Dans le tome I de ses Mosaïques d’histoire béninoise (1998), Félix Iroko consacre un chapitre aux amazones (pp. 187-192) dont il fait remonter l’histoire à la Grèce antique. « Le cas africain le plus connu et le plus célèbre d’amazonisme est celui du royaume du Danxomè. L’on pouvait devenir amazone selon trois modes principaux de recrutement : la répression, le volontariat et le tirage au sort. Corps d’élite, elles étaient réparties en plusieurs régiments ayant leurs propres uniformes. » Félix Iroko atteste que, face à elles, ennemies à combattre, il y eut « les simple guerrières » qui « ne sauraient être qualifiées d’amazones compte tenu de leur action isolée et individuelle hors de toute institution politico-militaire… Les exemples les plus connus sont ceux du pays ijé, entre Pobè et Kétu : plus d’une femme ijé d’Ishòu, d’Ishaakpo, etc. prenaient spontanément les armes en même temps que les hommes pour les aider à repousser les assaillants. » Et « Il est souhaitable, écrit-il, que ces guerrières soient mieux connues par des études ultérieures qui leur seraient exclusivement consacrées ». Elles diront sans doute que des femmes prirent spontanément les armes avec Kaba et Bio Guéra.
En attendant ces études, il sied de considérer comme un grand MERCI national à l’amazonisme béninois l’Esplanade des Amazones qui s’en va être révélée/dévoilée à Cotonou. Hommage singulier du Bénin à ses combattantes de la liberté, amazones et « simples guerrières » confondues et, même, simples « ménagères ». Car il faut réinventer le propos de Félix Iroko : « Procréatrice par nature, la femme devient ainsi destructrice de vie une fois transformée en amazone. » Non, pas tout à fait. Elle devient plutôt recréatrice de liberté, sachant qu’homme et femme n’existent qu’en leur liberté. Jeanne d’Arc a pris les armes pour rendre la liberté aux siens. Si, pour la liberté, elle a été obligée d’abattre l’ennemi, ce fut par ricochet, ce fut à son corps défendant, c’était pour la liberté. Et il faut transfigurer le propos du professeur Félix Iroko pour dire que la femme béninoise, en sa nature intrinsèque de femme, est permanente amazone, permanente recréatrice de liberté.
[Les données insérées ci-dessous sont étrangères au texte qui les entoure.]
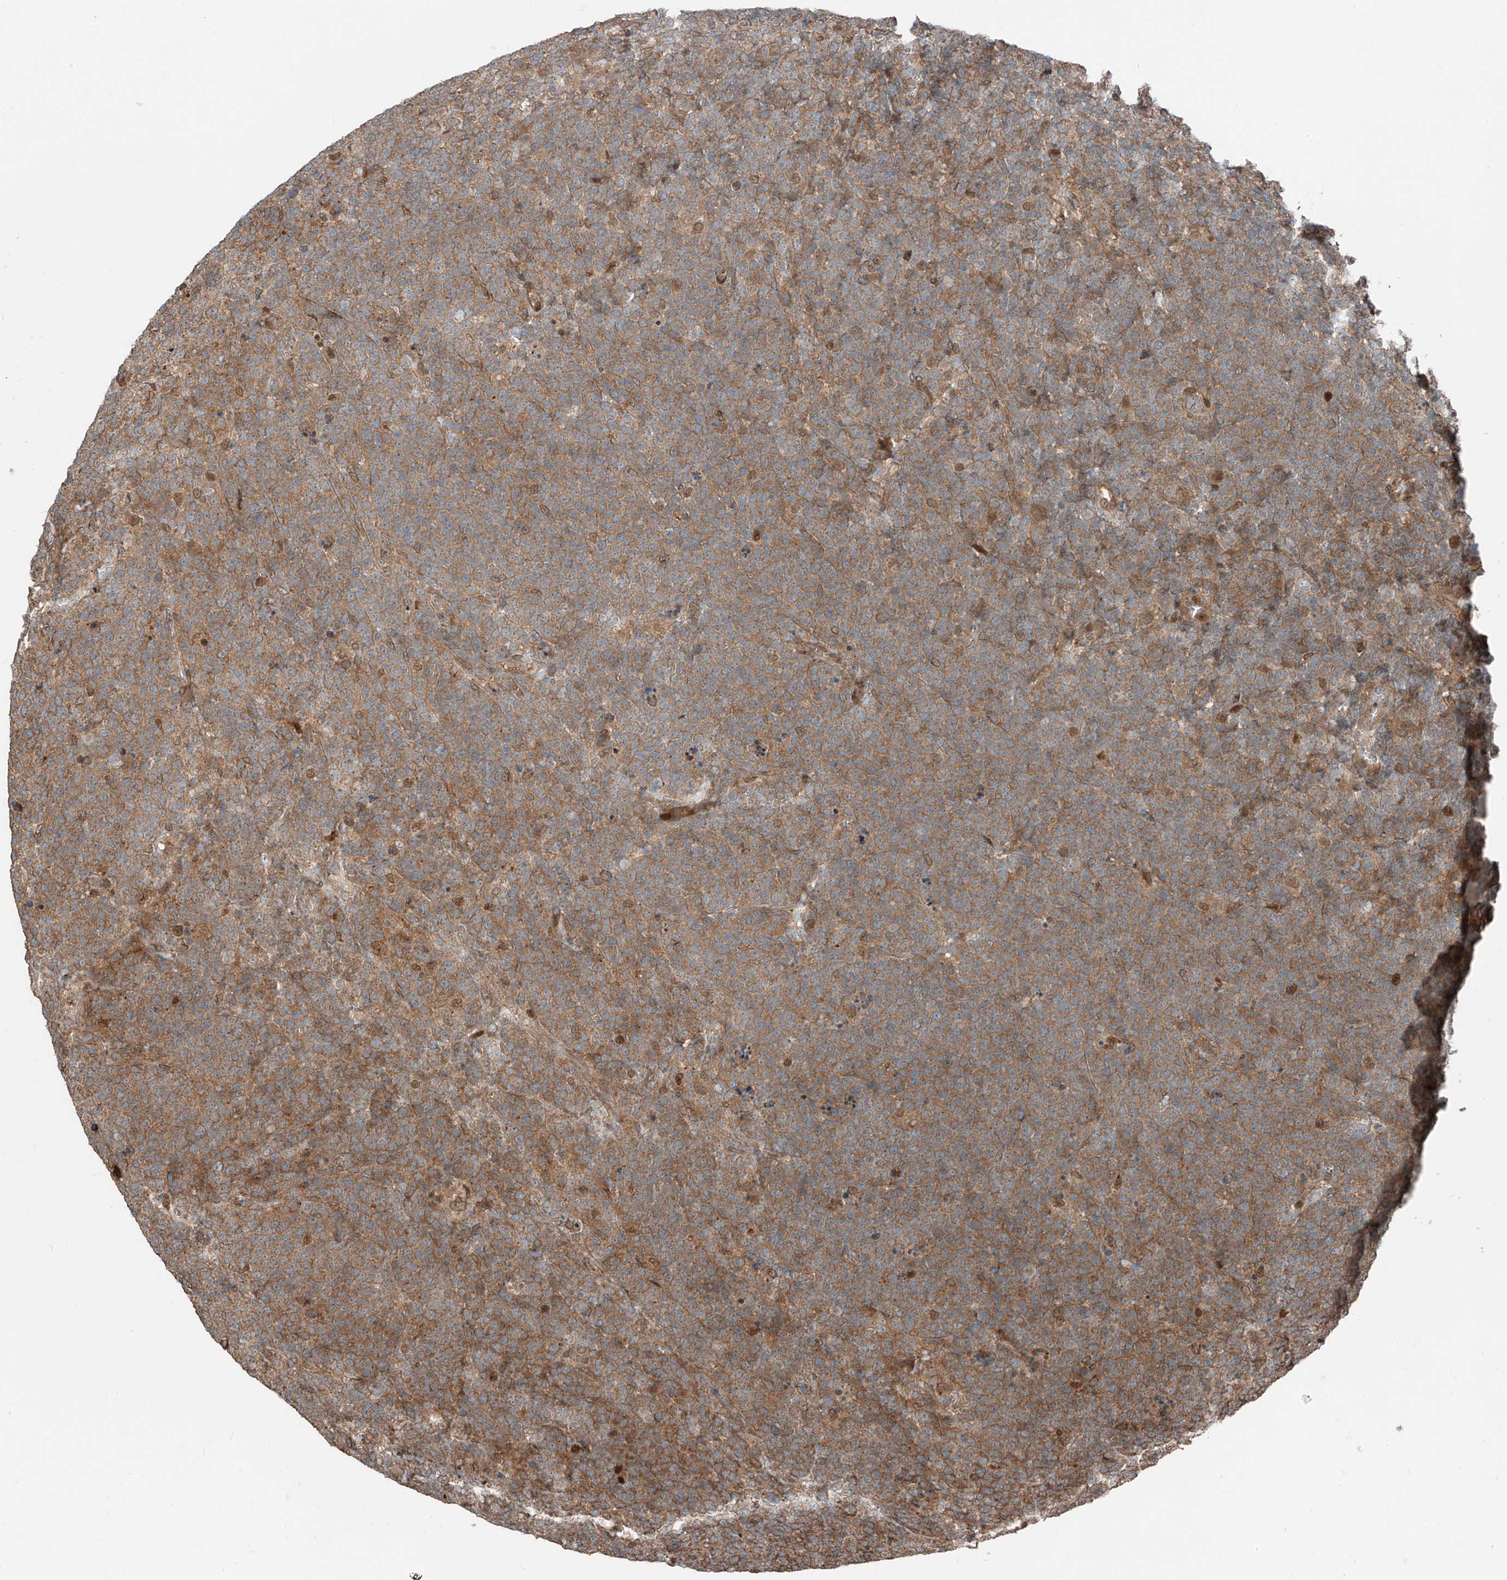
{"staining": {"intensity": "moderate", "quantity": ">75%", "location": "cytoplasmic/membranous"}, "tissue": "lymphoma", "cell_type": "Tumor cells", "image_type": "cancer", "snomed": [{"axis": "morphology", "description": "Malignant lymphoma, non-Hodgkin's type, High grade"}, {"axis": "topography", "description": "Lymph node"}], "caption": "A brown stain highlights moderate cytoplasmic/membranous positivity of a protein in lymphoma tumor cells. (brown staining indicates protein expression, while blue staining denotes nuclei).", "gene": "CEP162", "patient": {"sex": "male", "age": 61}}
Recréatrice de liberté, elle le fut durant la longue nuit de 1933 à 2004. L’on date de 1933 le début du règne ténébreux du Coutumier du Dahomey, dont l’article 127, entre autres, instaure une nuit sans étoile : « La femme n’a aucun pouvoir juridique… Elle fait partie des biens de l’homme et de son héritage. » Un demi-siècle de nuit noire, pendant laquelle la femme béninoise a su convaincre ses filles, devenues professionnelles de la loi et du droit, de faire la lumière. Et elles firent la lumière en 2004 au travers du Code des personnes et de la famille, qu’on leur doit, et dont l’article 155, entre autres, a mis le Bénin sur orbite de respect mutuel et de dignité au sein des couples : « Les époux assurent ensemble la direction morale et matérielle de la famille. Ils pourvoient à l’éducation des enfants et préparent leur avenir. » Nonobstant, ledit article, pour diverses raisons, incombe souvent à la femme seule, « procréatrice par nature » et recréatrice de liberté par nécessité.
Recréatrice de liberté, elle le fut singulièrement une nuit de mars 1975. Voici Adrien Ahanhanzo Glèlè, la voix d’une dizaine de compagnons d’infortune : « J’étais condamné à mort, sans jamais comparaître, et sans que qui que ce soit m’eût informé de quelque délit que ce soit, par un Tribunal anonyme et sans visage. » Et la dictature comptait faire feu sur eux, « pour faire un exemple ». Alors la Béninoise fit face en décidant de se montrer en sa tenue d’Eve dans les rues de la cité. La forfaiture prit peur, elle recula devant l’amazone.
Amazone et Béninoise recréatrice de liberté, voici, pour t’honorer, l’Esplanade des Amazones. Hymne entonné face à la mer. Et le ressac portera l’écho jusqu’à l’infini. Pendant une éternité longue. L’écho de toi, Amazone et Béninoise recréatrice de liberté.